March 8 is International Women’s Day. In health, women are gaining more and more space and standing out for their achievements, including in Radiology. Although the road to equality is still long, some obstacles have already been overcome thanks to solid and intelligent professionals who left their legacy.

The forerunner of women in Radiology was Marie Curie. Born in Warsaw, Poland, while trying to get into higher education, she discovered that no universities accepted girls. At the end of 1891, Marie managed to go to Paris, where she stayed at her sister’s house studied physics, chemistry, and mathematics at the University of Paris.

There, she met her future husband, Pierre Curie – then an instructor at the School of Industrial Physics and Chemistry of the City of Paris. They tried to return to Poland for Marie to work as a scientist in her own country, but the University of Krakow wouldn’t accept her because she was simply a woman.

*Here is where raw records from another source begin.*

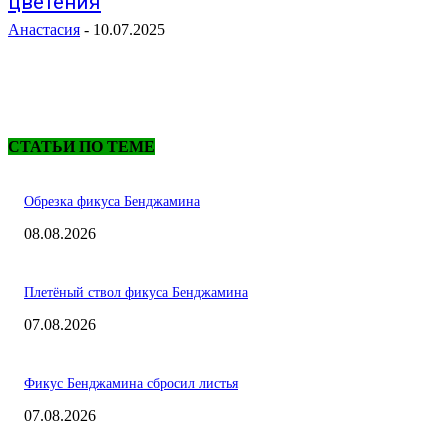
цветения
Анастасия
-
10.07.2025
СТАТЬИ ПО ТЕМЕ
Обрезка фикуса Бенджамина
08.08.2026
Плетёный ствол фикуса Бенджамина
07.08.2026
Фикус Бенджамина сбросил листья
07.08.2026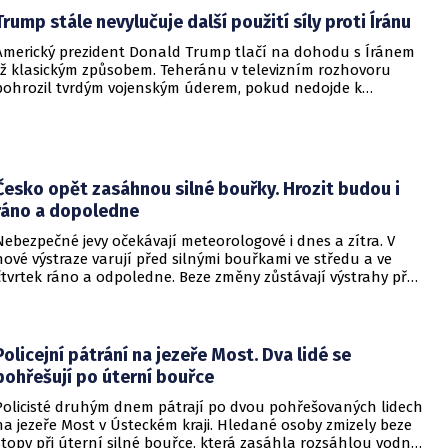
Trump stále nevylučuje další použití síly proti Íránu
Americký prezident Donald Trump tlačí na dohodu s Íránem
již klasickým způsobem. Teheránu v televizním rozhovoru
pohrozil tvrdým vojenským úderem, pokud nedojde k
otevření Hormuzského průlivu.
Česko opět zasáhnou silné bouřky. Hrozit budou i
ráno a dopoledne
Nebezpečné jevy očekávají meteorologové i dnes a zítra. V
nové výstraze varují před silnými bouřkami ve středu a ve
čtvrtek ráno a odpoledne. Beze změny zůstávají výstrahy před
vysokými teplotami a rizikem vzniku a šíření požárů.
Policejní pátrání na jezeře Most. Dva lidé se
pohřešují po úterní bouřce
Policisté druhým dnem pátrají po dvou pohřešovaných lidech
na jezeře Most v Ústeckém kraji. Hledané osoby zmizely beze
stopy při úterní silné bouřce, která zasáhla rozsáhlou vodní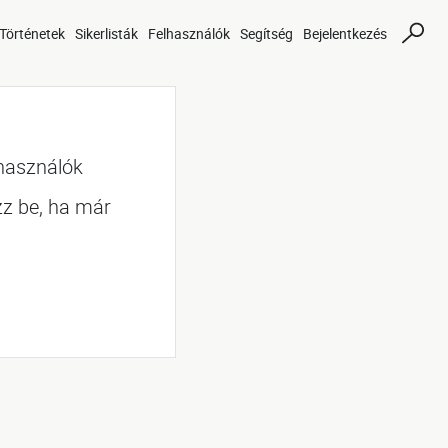
Történetek
Sikerlisták
Felhasználók
Segítség
Bejelentkezés
lhasználók
zz be, ha már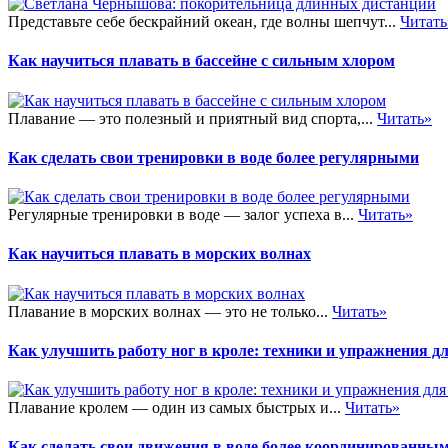
Представьте себе бескрайний океан, где волны шепчут...
Читать
Как научиться плавать в бассейне с сильным хлором
Плавание — это полезный и приятный вид спорта,...
Читать»
Как сделать свои тренировки в воде более регулярными
Регулярные тренировки в воде — залог успеха в...
Читать»
Как научиться плавать в морских волнах
Плавание в морских волнах — это не только...
Читать»
Как улучшить работу ног в кроле: техники и упражнения д
Плавание кролем — один из самых быстрых и...
Читать»
Как сделать свои движения в воде более координированны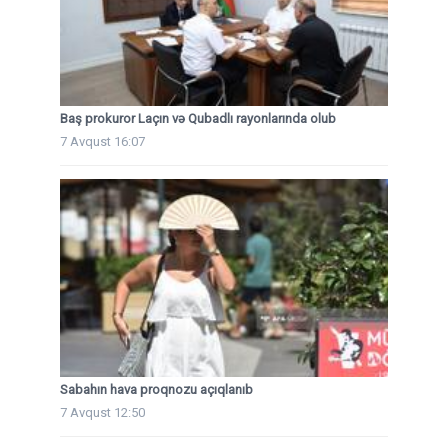
Baş prokuror Laçın və Qubadlı rayonlarında olub
7 Avqust 16:07
Sabahın hava proqnozu açıqlanıb
7 Avqust 12:50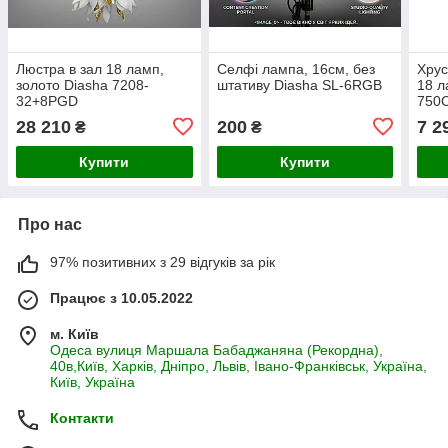
Люстра в зал 18 ламп,
Селфі лампа, 16см, без
Хрус
золото Diasha 7208-
штативу Diasha SL-6RGB
18 л
32+8PGD
750
28 210
200
7 2
₴
₴
Купити
Купити
Про нас
97% позитивних з 29 відгуків за рік
Працює з 10.05.2022
м. Київ
Одеса вулиця Маршала Бабаджаняна (Рекордна),
40в,Київ, Харків, Дніпро, Львів, Івано-Франківськ, Україна,
Київ, Україна
Контакти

In the French city, the scientist obtained her doctorate and began researching radioactivity (she invented the term after discovering the element radium in 1902) with Pierre. Frenchman Henri Becquerel, in 1896, discovered that uranium ores emitted a different form of radiation, and the couple contributed to the understanding of the phenomenon. The feat earned the trio the Nobel Prize in Physics in 1903.

Marie Curie was also awarded the Nobel Prize in Chemistry in 1911 and became the first person in history to receive two such awards. At the time, due to the prejudice of the scientific community, a rumor spread she had cheated on her husband. The organizing team even advised her not to go in person to receive the award and suggested a symbolic delivery – however, advised by Albert Einstein, Curie faced the award, society, and prejudice.

May the history of Radiology continue to be written by brave and brilliant women – Happy International Women’s Day!

Women in Latin Safe

Since the 51st São Paulo Radiological Meeting, the initiative Latin Safe has been chaired by a woman, Dr. Martha Oyuela Mancera. The new Executive Committee, established in early 2022, has nine radiologists, six of whom are women. May that number grow more and more!